The study was carried out as part of the “Securing Food and Ecosystem Services in Mining Plague Regions of Ghana” project.
Soil analysis collected on some crop samples indicated that some of the mined areas have significant amounts of mercury in the soil.
The project which is being sponsored by the Norwegian Agency for Development Cooperation (NORAD) aimed among other things, to create a diversified land-use in the mining communities in Ghana, analyze drivers of artisanal small-scale mining and degradation.
It is being implemented in the Asante Akim Central Municipality and Amansie West District.
Mr Kwame Appiah Owusu, a Project Manager at Tropenbos Ghana, speaking to the Ghana News Agency (GNA), at Yawkrom in the Amansie West District of Ashanti, said under the project, an experimental plant had been planted to remediate the mercury contents in the soils.
These plants are also meant to help reclaim and restore degraded mined sites.
They included acacia, cassia, “emire”, “ofram”, mahogany and “oprono”.
These plants, according to Mr Owusu, would extract some amount of mercury from the soil over time.
He said the experimental plants would help them to advise farmers whether to grow crops in these degraded areas and guide policies on reclamation of degraded mined sites with respect to agriculture and ecosystem services.
Mr Owusu told the GNA that these mined sites were also cocoa growing areas, adding that farmers’ main concern had been regaining lands for cocoa production and other agricultural activities.
The project was therefore introducing cocoa seedlings on an experimental basis and monitoring its growth and performance.
He explained that when these cocoa plants grow up to certain stages, they will take plant tissues and analyze them to ascertain whether mercury and other heavy metals have been accumulated in the cocoa tissue.
If they have not accumulated to a significant level, the project can advise on growing cocoa again without any health implications, he added.
The project recently organized a series of field training on reclamation of mined sites for some selected members from 18 communities within the project areas.
They were made up of community leaders, small scale miners, farmers, and chiefs.
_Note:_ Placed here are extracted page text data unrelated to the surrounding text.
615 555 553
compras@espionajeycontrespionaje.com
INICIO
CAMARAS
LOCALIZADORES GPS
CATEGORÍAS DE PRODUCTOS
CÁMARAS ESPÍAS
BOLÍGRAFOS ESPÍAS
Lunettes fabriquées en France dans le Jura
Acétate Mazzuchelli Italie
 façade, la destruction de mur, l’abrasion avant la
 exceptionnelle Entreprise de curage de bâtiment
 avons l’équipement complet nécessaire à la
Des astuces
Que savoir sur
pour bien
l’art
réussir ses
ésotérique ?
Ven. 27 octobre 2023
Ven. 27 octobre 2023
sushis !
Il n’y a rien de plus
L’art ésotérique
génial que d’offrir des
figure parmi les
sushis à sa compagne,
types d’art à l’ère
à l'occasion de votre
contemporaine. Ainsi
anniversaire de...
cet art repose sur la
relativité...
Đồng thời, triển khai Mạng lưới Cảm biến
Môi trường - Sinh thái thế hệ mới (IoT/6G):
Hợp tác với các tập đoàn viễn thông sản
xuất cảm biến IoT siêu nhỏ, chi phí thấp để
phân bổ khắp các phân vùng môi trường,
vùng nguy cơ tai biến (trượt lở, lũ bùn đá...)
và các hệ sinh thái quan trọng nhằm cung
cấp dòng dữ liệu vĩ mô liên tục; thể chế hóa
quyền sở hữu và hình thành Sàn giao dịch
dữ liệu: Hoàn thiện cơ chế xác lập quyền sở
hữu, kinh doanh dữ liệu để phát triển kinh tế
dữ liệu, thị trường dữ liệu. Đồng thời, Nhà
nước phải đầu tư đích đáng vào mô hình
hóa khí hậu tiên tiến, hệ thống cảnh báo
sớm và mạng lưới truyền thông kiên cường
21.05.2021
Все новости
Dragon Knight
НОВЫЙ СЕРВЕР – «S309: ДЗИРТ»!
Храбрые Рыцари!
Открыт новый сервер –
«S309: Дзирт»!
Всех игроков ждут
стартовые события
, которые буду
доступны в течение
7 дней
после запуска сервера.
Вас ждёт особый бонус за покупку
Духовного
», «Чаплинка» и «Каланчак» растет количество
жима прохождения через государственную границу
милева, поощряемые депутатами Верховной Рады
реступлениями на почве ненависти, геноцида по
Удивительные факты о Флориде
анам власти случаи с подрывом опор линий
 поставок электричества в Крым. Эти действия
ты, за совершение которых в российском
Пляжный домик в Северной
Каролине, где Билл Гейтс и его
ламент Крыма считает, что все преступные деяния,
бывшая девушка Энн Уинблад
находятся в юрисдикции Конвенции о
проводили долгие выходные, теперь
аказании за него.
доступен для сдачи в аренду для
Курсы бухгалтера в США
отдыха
The training was geared towards exposing these stakeholders, in advocacy for optimized forests and land use, to the degree of destruction of illegal mining and the approaches in regaining soils and fertility.
Mr Owusu mentioned that although land reclamation was possible, the cost involved was extremely high and cautioned mining communities to collaborate with miners to implement and enforce reclamation laws to restore degraded mined sites.